We now solve the problem by calling the optimize method of the CombinatorialProblem object. For the classical optimization part of the QAOA algorithm we define the maximum number of classical iterations (maxiter) and the \(\alpha\)-parameter (quantile) for running CVaR-QAOA, an improved variation of the QAOA algorithm [3]:

optimized_params = combi.optimize(maxiter=70, quantile=0.7)
Optimization Progress: 71it [09:18,  7.87s/it]

We can check the convergence of the run:

import matplotlib.pyplot as plt

fig, axes = plt.subplots(nrows=1, ncols=1)
axes.plot(combi.cost_trace)
axes.set_xlabel("Iterations")
axes.set_ylabel("Cost")
axes.set_title("Cost convergence")
Text(0.5, 1.0, 'Cost convergence')

png

Optimization Results

We can also examine the statistics of the algorithm.
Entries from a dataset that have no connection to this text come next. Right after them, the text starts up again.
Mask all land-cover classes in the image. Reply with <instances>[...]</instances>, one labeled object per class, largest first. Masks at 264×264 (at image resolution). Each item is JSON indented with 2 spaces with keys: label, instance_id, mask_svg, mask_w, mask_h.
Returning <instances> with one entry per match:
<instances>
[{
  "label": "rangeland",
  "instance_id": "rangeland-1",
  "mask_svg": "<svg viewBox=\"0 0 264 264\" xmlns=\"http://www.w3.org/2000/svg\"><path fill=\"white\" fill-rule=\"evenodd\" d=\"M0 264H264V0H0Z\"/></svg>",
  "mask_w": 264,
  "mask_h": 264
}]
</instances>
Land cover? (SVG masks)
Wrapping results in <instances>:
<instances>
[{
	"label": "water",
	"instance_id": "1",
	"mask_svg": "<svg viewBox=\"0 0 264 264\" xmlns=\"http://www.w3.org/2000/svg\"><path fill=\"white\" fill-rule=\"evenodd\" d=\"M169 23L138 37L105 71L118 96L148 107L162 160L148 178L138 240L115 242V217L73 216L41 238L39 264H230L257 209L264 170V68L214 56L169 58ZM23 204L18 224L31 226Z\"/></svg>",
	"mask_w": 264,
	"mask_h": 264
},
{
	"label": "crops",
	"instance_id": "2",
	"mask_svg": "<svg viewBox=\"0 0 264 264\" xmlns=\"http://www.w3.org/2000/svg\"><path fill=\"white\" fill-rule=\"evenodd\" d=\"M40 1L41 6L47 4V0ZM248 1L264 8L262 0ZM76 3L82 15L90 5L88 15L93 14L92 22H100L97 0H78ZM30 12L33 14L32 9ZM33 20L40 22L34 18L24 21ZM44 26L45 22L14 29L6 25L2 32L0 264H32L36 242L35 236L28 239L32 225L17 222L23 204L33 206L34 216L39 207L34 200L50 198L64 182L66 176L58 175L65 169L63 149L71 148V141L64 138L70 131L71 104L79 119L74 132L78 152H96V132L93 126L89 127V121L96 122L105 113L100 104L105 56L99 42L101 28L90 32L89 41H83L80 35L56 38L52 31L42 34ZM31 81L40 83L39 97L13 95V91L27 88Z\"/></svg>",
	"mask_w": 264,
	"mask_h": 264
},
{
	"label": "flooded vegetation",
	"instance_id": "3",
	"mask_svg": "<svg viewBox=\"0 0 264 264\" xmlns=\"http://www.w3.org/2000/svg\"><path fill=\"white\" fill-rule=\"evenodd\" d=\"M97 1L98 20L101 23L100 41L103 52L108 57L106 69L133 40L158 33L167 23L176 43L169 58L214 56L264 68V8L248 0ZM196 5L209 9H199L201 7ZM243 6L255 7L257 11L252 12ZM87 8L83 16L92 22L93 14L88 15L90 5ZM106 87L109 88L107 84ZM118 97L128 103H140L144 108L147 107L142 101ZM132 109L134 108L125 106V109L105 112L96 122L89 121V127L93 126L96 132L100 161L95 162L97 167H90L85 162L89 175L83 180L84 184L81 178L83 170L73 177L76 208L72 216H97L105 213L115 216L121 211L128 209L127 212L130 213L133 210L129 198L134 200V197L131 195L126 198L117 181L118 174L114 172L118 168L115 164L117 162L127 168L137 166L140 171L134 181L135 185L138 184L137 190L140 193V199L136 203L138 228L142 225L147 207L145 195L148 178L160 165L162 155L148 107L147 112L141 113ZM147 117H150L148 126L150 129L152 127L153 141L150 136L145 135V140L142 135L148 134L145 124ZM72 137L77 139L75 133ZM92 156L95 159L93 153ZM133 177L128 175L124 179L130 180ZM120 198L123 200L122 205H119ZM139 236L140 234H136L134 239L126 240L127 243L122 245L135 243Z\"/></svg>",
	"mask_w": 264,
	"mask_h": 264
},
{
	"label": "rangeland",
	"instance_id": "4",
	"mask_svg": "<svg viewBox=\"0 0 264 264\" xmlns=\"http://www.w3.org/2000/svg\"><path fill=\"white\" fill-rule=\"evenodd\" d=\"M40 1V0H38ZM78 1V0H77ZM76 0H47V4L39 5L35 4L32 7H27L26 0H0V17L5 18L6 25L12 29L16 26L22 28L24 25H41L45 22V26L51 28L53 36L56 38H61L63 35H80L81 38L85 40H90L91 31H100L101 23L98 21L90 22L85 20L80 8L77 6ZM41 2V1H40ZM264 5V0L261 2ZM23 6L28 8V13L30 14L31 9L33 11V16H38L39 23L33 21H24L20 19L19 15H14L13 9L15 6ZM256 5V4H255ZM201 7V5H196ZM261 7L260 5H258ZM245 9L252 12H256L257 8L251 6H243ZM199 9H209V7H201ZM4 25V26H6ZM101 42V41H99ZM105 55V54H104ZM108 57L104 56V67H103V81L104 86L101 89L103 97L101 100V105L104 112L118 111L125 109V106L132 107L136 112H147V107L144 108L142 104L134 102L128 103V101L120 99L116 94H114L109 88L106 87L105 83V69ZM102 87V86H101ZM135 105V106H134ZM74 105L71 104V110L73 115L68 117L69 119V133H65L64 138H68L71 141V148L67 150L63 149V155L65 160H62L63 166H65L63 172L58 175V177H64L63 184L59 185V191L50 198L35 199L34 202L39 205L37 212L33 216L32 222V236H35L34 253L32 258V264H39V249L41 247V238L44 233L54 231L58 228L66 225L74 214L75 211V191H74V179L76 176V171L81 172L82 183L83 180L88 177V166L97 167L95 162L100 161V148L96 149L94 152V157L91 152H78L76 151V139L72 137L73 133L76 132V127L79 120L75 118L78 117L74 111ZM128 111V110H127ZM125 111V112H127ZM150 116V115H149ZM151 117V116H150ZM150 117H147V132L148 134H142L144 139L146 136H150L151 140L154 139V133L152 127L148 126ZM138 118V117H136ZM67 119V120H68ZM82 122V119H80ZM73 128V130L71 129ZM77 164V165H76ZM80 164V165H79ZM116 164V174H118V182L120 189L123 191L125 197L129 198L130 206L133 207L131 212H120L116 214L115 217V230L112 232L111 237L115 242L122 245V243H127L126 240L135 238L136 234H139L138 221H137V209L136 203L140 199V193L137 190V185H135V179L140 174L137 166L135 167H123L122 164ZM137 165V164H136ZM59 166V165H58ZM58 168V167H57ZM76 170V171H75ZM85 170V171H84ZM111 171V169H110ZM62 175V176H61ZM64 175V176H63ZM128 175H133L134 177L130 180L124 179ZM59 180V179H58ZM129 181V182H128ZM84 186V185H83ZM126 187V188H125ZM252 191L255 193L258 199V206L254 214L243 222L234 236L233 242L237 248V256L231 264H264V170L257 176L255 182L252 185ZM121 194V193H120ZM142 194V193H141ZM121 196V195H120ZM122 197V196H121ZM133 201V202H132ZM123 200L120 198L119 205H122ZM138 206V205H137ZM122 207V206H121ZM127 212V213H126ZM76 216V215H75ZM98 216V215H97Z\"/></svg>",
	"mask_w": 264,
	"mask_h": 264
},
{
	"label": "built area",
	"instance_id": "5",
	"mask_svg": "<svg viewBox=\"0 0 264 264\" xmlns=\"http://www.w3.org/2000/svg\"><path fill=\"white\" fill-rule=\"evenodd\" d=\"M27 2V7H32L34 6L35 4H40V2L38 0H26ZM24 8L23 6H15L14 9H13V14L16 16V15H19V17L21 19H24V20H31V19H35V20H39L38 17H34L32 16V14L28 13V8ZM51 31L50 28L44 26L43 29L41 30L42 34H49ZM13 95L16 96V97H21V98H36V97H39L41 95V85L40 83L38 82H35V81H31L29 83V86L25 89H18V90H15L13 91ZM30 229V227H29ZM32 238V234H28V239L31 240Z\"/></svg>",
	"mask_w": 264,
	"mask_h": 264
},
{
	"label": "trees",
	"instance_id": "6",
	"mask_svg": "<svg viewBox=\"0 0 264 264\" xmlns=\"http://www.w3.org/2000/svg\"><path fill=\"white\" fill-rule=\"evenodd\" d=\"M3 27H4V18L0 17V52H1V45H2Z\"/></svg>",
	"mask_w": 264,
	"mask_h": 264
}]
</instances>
In order to get samples with the optimized parameters, we call the get_results method:

optimization_result = combi.sample(optimized_params)
optimization_result.sort_values(by="cost").head(5)
solution probability cost
1376 {'x': [0, 1, 0, 1, 0, 1], 'dominating_rule_0_s... 0.000488 3.0
67 {'x': [0, 1, 1, 0, 1, 0], 'dominating_rule_0_s... 0.000488 3.0
1588 {'x': [0, 1, 0, 1, 1, 0], 'dominating_rule_0_s... 0.000488 3.0
301 {'x': [0, 1, 0, 1, 1, 0], 'dominating_rule_0_s... 0.000488 3.0
1293 {'x': [1, 1, 0, 1, 0, 1], 'dominating_rule_0_s... 0.000488 4.0

We will also want to compare the optimized results to uniformly sampled results:

uniform_result = combi.sample_uniform()

And compare the histograms:

optimization_result["cost"].plot(
    kind="hist",
    bins=50,
    edgecolor="black",
    weights=optimization_result["probability"],
    alpha=0.6,
    label="optimized",
)
uniform_result["cost"].plot(
    kind="hist",
    bins=50,
    edgecolor="black",
    weights=uniform_result["probability"],
    alpha=0.6,
    label="uniform",
)
plt.legend()
plt.ylabel("Probability", fontsize=16)
plt.xlabel("cost", fontsize=16)
plt.tick_params(axis="both", labelsize=14)

png

Let us plot the solution:

best_solution = optimization_result.solution[optimization_result.cost.idxmin()]
best_solution
{'x': [0, 1, 1, 0, 1, 0],
 'dominating_rule_0_slack_var': [0, 0],
 'dominating_rule_1_slack_var': [0, 1],
 'dominating_rule_2_slack_var': [0, 1, 0],
 'dominating_rule_3_slack_var': [1, 0],
 'dominating_rule_4_slack_var': [0, 1, 0],
 'dominating_rule_5_slack_var': [1, 0]}
def draw_solution(graph: nx.Graph, solution: list):
    solution_nodes = [v for v in graph.nodes if solution[v]]
    solution_edges = [
        (u, v) for u, v in graph.edges if u in solution_nodes or v in solution_nodes
    ]
    nx.draw_kamada_kawai(graph, with_labels=True)
    nx.draw_kamada_kawai(
        graph,
        nodelist=solution_nodes,
        edgelist=solution_edges,
        node_color="r",
        edge_color="y",
    )


draw_solution(G, [best_solution["x"][i] for i in range(len(best_solution["x"]))])

png

Lastly, we can compare to the classical solution of the problem:

from pyomo.opt import SolverFactory

solver = SolverFactory("couenne")
solver.solve(mds_model)

mds_model.display()
classical_solution = [int(pyo.value(mds_model.x[i])) for i in G.nodes]
Model unknown

  Variables:
    x : Size=6, Index=x_index
        Key : Lower : Value : Upper : Fixed : Stale : Domain
          0 :     0 :   1.0 :     1 : False : False : Binary
          1 :     0 :   0.0 :     1 : False : False : Binary
          2 :     0 :   0.0 :     1 : False : False : Binary
          3 :     0 :   1.0 :     1 : False : False : Binary
          4 :     0 :   0.0 :     1 : False : False : Binary
          5 :     0 :   0.0 :     1 : False : False : Binary

  Objectives:
    cost : Size=1, Index=None, Active=True
        Key  : Active : Value
        None :   True :   2.0

  Constraints:
    dominating_rule : Size=6
        Key : Lower : Body : Upper
          0 :   1.0 :  2.0 :  None
          1 :   1.0 :  1.0 :  None
          2 :   1.0 :  1.0 :  None
          3 :   1.0 :  2.0 :  None
          4 :   1.0 :  1.0 :  None
          5 :   1.0 :  1.0 :  None
draw_solution(G, classical_solution)

png

References

[1]: Dominating Set (Wikipedia)

[2]: Farhi, Edward, Jeffrey Goldstone, and Sam Gutmann. "A quantum approximate optimization algorithm." arXiv preprint arXiv:1411.4028 (2014).

[3]: Barkoutsos, Panagiotis Kl, et al. "Improving variational quantum optimization using CVaR." Quantum 4 (2020): 256.